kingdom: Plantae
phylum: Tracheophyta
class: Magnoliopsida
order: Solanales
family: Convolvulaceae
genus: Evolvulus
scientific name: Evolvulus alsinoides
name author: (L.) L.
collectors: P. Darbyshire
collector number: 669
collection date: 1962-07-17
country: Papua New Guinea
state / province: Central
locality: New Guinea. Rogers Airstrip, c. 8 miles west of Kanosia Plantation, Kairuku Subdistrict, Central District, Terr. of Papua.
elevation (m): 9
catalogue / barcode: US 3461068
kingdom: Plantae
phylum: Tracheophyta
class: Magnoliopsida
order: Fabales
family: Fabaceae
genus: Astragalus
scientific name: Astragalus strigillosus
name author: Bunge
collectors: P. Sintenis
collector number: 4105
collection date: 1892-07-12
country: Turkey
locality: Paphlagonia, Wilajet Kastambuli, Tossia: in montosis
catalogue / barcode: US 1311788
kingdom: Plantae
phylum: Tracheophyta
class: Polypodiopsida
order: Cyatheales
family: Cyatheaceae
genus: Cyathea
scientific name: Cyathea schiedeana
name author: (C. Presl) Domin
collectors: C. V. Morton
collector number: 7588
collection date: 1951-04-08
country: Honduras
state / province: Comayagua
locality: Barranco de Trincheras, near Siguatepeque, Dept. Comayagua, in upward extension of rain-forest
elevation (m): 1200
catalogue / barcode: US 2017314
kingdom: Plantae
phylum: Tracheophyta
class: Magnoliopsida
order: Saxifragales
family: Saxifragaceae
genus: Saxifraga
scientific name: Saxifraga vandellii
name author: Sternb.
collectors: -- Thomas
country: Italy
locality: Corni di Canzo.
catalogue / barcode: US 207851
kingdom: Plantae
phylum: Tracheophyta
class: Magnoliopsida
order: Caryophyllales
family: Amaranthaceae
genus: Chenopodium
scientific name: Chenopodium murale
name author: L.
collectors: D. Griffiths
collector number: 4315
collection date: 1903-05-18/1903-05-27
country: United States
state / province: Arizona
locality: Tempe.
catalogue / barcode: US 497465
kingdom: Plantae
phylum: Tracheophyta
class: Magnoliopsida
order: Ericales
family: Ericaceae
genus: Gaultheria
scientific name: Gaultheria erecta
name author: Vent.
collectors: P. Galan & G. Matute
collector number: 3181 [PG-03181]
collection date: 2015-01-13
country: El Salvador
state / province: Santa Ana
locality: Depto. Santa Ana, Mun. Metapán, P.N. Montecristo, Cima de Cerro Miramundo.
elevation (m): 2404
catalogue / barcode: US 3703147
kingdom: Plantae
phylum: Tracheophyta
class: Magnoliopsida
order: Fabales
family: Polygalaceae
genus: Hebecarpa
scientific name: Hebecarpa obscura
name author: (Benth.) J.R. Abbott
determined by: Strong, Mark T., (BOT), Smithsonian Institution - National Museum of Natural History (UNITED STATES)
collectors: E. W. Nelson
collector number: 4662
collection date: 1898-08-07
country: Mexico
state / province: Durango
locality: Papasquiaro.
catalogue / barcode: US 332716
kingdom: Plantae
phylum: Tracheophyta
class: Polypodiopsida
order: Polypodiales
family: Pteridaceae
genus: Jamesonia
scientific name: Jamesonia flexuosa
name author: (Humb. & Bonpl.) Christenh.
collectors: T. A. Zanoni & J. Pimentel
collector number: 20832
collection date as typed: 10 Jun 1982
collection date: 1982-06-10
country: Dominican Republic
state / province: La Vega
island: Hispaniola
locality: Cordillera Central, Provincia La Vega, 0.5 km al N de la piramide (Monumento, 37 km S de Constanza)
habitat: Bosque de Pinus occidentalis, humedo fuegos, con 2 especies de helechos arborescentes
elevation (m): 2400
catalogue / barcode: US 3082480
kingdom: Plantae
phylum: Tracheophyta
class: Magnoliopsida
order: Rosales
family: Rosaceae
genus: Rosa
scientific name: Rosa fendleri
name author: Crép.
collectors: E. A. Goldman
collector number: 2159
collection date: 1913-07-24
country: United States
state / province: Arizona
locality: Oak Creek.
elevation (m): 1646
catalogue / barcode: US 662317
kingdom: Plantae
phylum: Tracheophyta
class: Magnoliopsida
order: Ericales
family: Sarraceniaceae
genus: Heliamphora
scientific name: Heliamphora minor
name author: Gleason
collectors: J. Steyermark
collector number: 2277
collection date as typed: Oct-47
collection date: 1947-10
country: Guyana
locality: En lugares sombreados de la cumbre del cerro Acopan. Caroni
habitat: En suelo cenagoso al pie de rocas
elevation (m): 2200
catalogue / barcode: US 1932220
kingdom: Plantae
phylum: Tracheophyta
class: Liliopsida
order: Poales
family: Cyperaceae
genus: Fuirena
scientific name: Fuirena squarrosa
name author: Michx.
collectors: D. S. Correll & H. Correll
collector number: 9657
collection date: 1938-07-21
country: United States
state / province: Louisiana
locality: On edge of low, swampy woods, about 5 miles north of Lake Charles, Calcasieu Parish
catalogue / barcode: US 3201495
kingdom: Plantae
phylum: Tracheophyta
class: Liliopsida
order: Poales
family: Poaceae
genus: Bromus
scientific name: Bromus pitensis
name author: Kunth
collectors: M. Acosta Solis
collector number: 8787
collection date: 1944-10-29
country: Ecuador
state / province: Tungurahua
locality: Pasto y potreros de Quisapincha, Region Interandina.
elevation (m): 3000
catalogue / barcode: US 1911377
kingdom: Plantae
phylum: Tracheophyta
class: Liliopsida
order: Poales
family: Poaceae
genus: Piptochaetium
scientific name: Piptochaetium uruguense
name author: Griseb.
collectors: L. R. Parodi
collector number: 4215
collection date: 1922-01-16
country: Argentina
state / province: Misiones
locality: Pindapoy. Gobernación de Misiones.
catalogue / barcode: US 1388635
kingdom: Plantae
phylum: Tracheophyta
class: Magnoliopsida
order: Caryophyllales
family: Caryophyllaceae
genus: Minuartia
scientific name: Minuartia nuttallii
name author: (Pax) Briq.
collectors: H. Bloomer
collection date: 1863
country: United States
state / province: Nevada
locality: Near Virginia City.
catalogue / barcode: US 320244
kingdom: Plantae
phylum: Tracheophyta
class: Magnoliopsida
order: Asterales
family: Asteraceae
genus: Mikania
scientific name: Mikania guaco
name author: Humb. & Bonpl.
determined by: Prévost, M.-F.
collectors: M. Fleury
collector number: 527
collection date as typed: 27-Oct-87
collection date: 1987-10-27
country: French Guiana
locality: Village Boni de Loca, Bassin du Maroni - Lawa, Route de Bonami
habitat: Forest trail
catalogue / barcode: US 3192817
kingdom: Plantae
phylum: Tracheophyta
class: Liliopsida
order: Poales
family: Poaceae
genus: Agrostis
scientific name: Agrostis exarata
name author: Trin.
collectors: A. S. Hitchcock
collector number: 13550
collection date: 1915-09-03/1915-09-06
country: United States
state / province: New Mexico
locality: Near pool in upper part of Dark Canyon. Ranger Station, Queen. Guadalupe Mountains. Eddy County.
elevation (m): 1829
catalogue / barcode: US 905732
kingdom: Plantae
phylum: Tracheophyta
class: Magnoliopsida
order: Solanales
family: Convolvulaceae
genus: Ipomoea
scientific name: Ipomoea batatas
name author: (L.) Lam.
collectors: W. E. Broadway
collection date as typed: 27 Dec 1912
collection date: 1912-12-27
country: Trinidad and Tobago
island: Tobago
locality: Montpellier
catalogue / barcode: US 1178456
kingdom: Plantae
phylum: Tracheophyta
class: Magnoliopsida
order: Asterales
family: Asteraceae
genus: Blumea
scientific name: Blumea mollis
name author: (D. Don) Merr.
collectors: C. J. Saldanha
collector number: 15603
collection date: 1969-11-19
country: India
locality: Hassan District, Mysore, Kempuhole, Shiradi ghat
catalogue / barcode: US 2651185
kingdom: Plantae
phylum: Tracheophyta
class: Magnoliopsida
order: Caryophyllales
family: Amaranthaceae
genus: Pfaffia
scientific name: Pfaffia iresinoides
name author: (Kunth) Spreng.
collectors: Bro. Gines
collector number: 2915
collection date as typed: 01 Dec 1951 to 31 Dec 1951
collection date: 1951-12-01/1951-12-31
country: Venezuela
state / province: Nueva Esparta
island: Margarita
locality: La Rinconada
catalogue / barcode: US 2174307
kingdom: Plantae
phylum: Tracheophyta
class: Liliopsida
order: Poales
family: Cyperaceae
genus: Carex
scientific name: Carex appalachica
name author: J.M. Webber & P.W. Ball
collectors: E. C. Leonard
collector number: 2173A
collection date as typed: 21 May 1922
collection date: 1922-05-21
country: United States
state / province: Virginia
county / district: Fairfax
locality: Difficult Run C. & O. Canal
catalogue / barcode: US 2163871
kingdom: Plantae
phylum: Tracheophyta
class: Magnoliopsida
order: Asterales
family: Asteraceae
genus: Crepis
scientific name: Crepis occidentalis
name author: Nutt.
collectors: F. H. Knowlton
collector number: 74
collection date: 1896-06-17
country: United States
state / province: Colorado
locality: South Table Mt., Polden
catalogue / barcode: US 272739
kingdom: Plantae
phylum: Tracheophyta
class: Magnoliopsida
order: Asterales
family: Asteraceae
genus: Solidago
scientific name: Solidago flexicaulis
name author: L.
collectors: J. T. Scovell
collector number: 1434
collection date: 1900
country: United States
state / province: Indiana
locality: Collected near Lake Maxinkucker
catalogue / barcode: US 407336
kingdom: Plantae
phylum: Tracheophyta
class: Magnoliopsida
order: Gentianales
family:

### DIRECTIVE
Reproduce only the lines starting with the one containing "elevation (m): 2200" and going on through the one containing "state / province: Louisiana", substituting "taxon name" for "scientific name" and leaving everything else the same.

### EXERCISE ANSWER
elevation (m): 2200
catalogue / barcode: US 1932220
kingdom: Plantae
phylum: Tracheophyta
class: Liliopsida
order: Poales
family: Cyperaceae
genus: Fuirena
taxon name: Fuirena squarrosa
name author: Michx.
collectors: D. S. Correll & H. Correll
collector number: 9657
collection date: 1938-07-21
country: United States
state / province: Louisiana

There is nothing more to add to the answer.